**EXERCISE**:
Copy out the full data exactly as given; pictures should not be included.

**DATASET EXTRACT**:
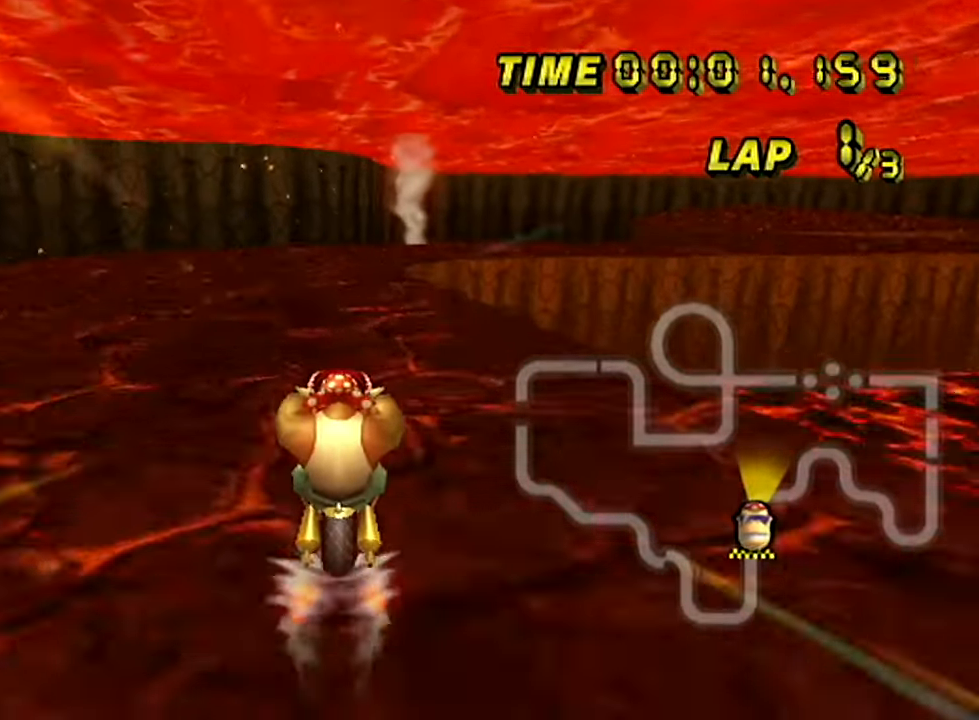
{"buttons": ["A", "R1"], "left_stick": "up-right", "events": [[83, "R1", "down"], [334, "left_stick", "up-right"]]}
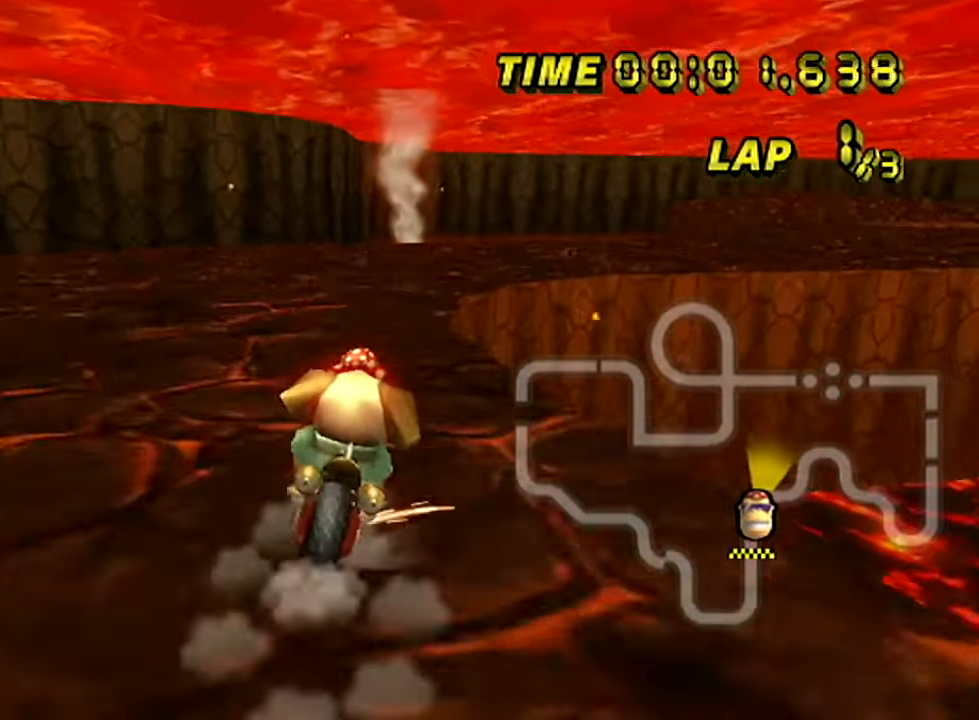
{"buttons": ["A", "R1"], "left_stick": "right", "events": [[150, "left_stick", "right"]]}
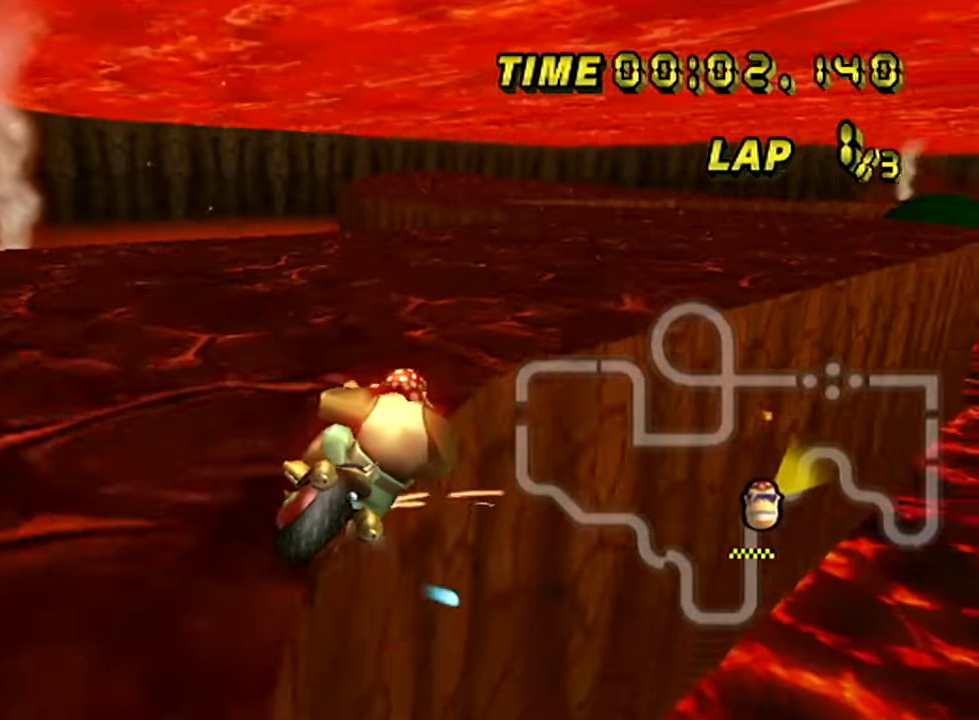
{"buttons": ["A"], "left_stick": "left", "events": [[301, "R1", "up"], [317, "left_stick", "left"]]}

**SOLUTION FOR THIS EXERCISE**:
{"buttons": ["A", "R1"], "left_stick": "up-right", "events": [[83, "R1", "down"], [334, "left_stick", "up-right"]]}
{"buttons": ["A", "R1"], "left_stick": "right", "events": [[150, "left_stick", "right"]]}
{"buttons": ["A"], "left_stick": "left", "events": [[301, "R1", "up"], [317, "left_stick", "left"]]}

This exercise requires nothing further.